When people ask you how many radio stations there are in the United States, you can start saying “around 14,000.”
Of course it depends on exactly how you count; but for some time, the answer generally was “well north of than 13,000.” Yet the number of licensed radio stations has continued to creep up. It grew to 13,977 as of Dec. 31, 2007; that compares to 13,837 stations at the end of the year before.
Breaking it down, there are 4,776 AMs, 6,309 FMs and 2,892 educational FMs, which the FCC lists separately.
But these figures do not include low-power FMs; there were 831 of those, the FCC reports. It also doesn’t include 5,900 or so translators and boosters.

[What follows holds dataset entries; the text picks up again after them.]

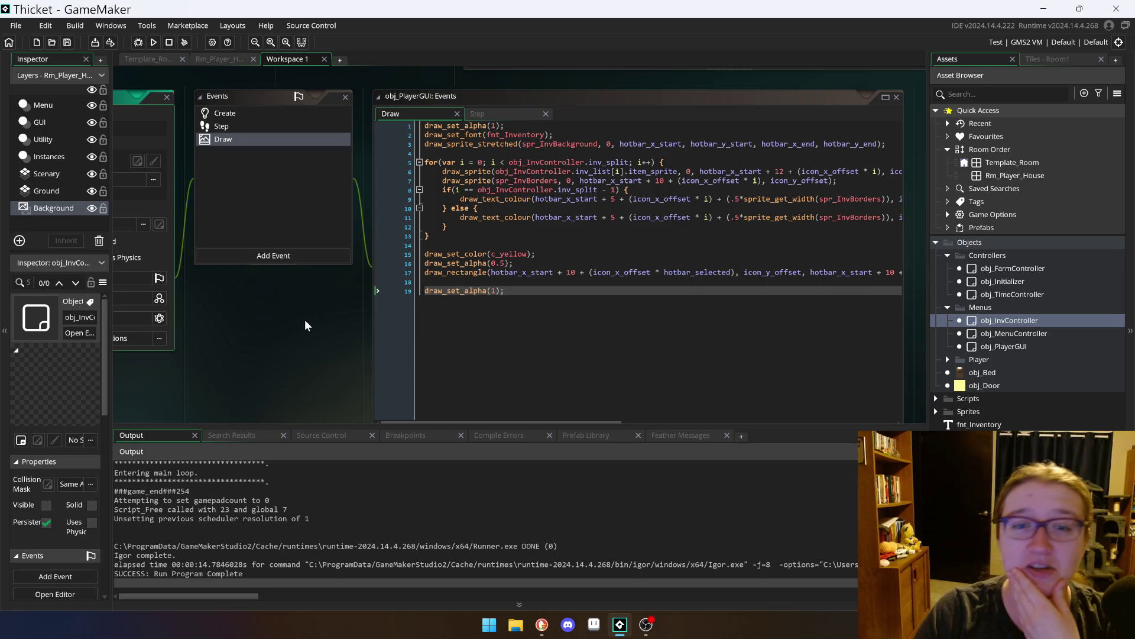
scroll(304, 320, "down", 1)
scroll(410, 331, "up", 1)
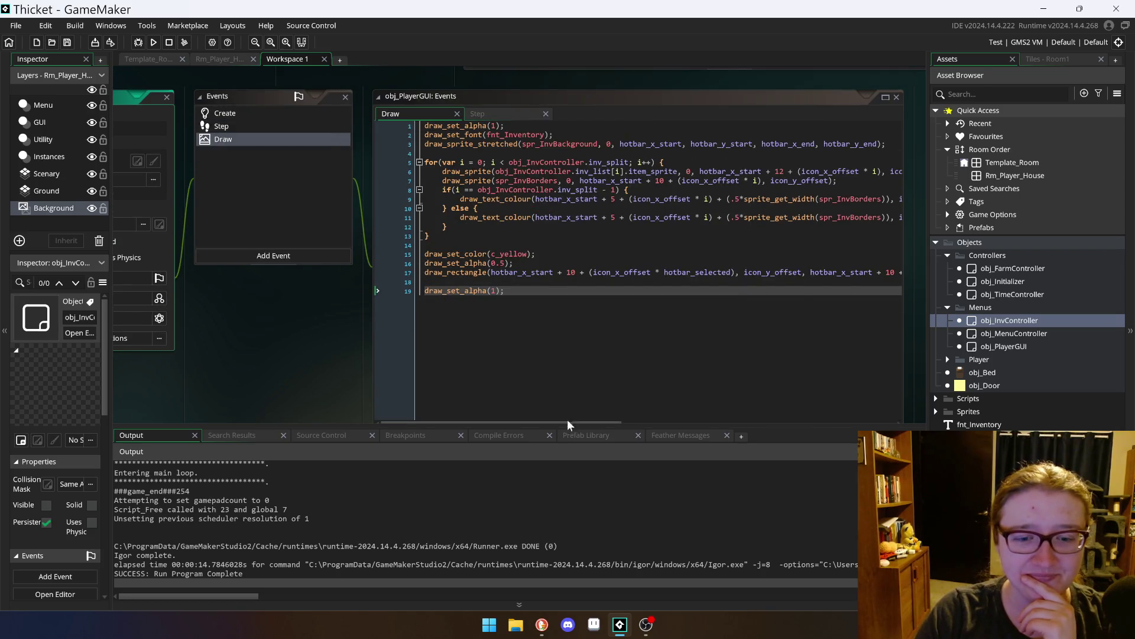
scroll(547, 409, "down", 1)
mouse_move(547, 408)
left_mouse_down()
mouse_move(707, 393)
mouse_move(551, 405)
left_mouse_up()
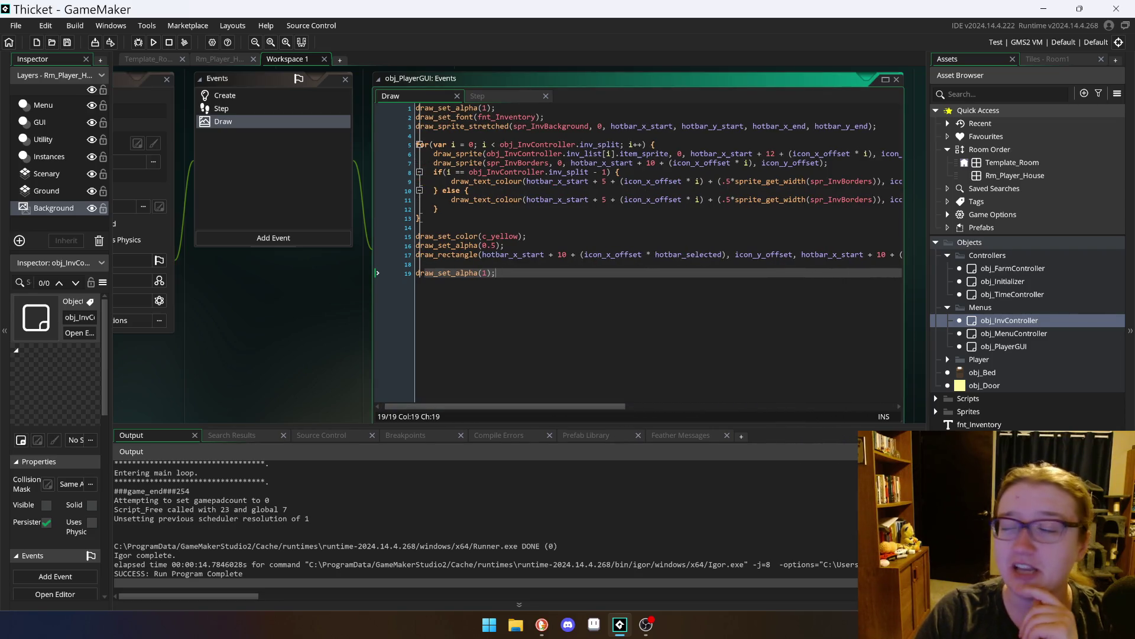
mouse_move(587, 405)
left_mouse_down()
mouse_move(820, 403)
mouse_move(575, 405)
left_mouse_up()
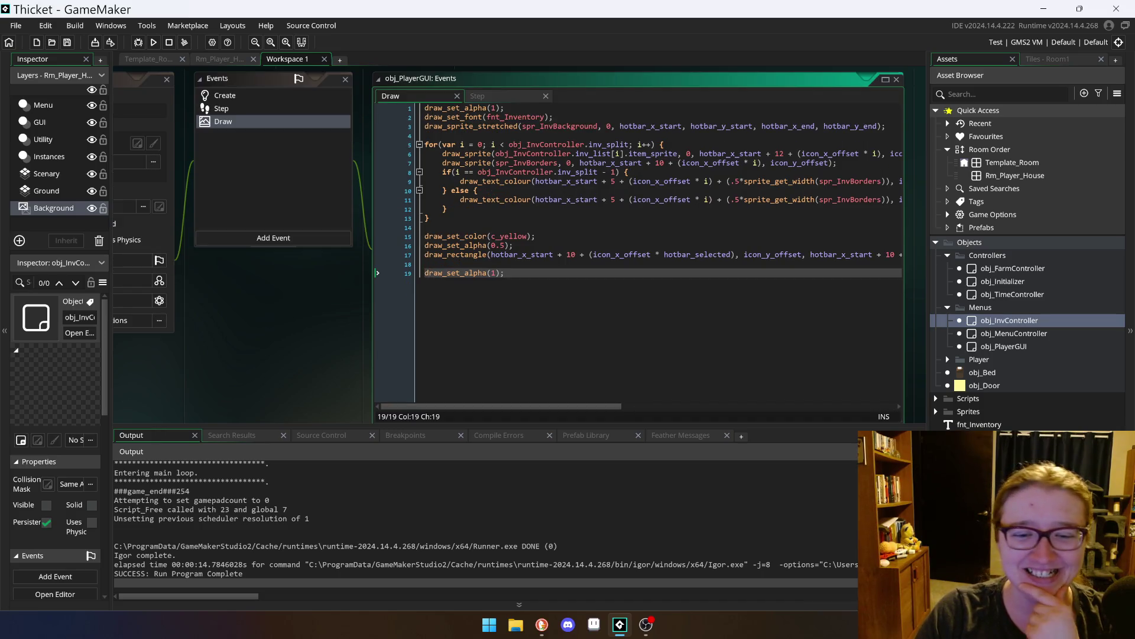
mouse_move(616, 405)
left_mouse_down()
mouse_move(772, 399)
mouse_move(642, 382)
mouse_move(468, 408)
left_mouse_up()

We did some quick figuring, and by RW’s count there are 22 more AMs in the United States than one year ago, 43 more FMs and 75 more FM educationals. There are 60 more LPFMs.
More interestingly, how do these latest figures compare to 10 years ago? The numbers tell a 10-year story: no growth in AM signals, but boom times for FM educationals, translators and boosters.
Total stations in 1997 would have been described as “above 12,000.” As of December of that year, according to FCC statistics we compared, there were 4,762 AMs — virtually no net change in AM station count from today (and down from 4,804 at the end of 2002; AMs were just shy of 5,000 in 1990).
There were about 5,540 FMs 10 years ago, so that category is up about 14% in the decade since; and there were only about 1,900 FM educationals, a number that grew 50% in the subsequent decade.
Notably, there were about 2,880 FM translators and boosters 10 years ago. Now there are 5,900. That class grew by 105% in the intervening years.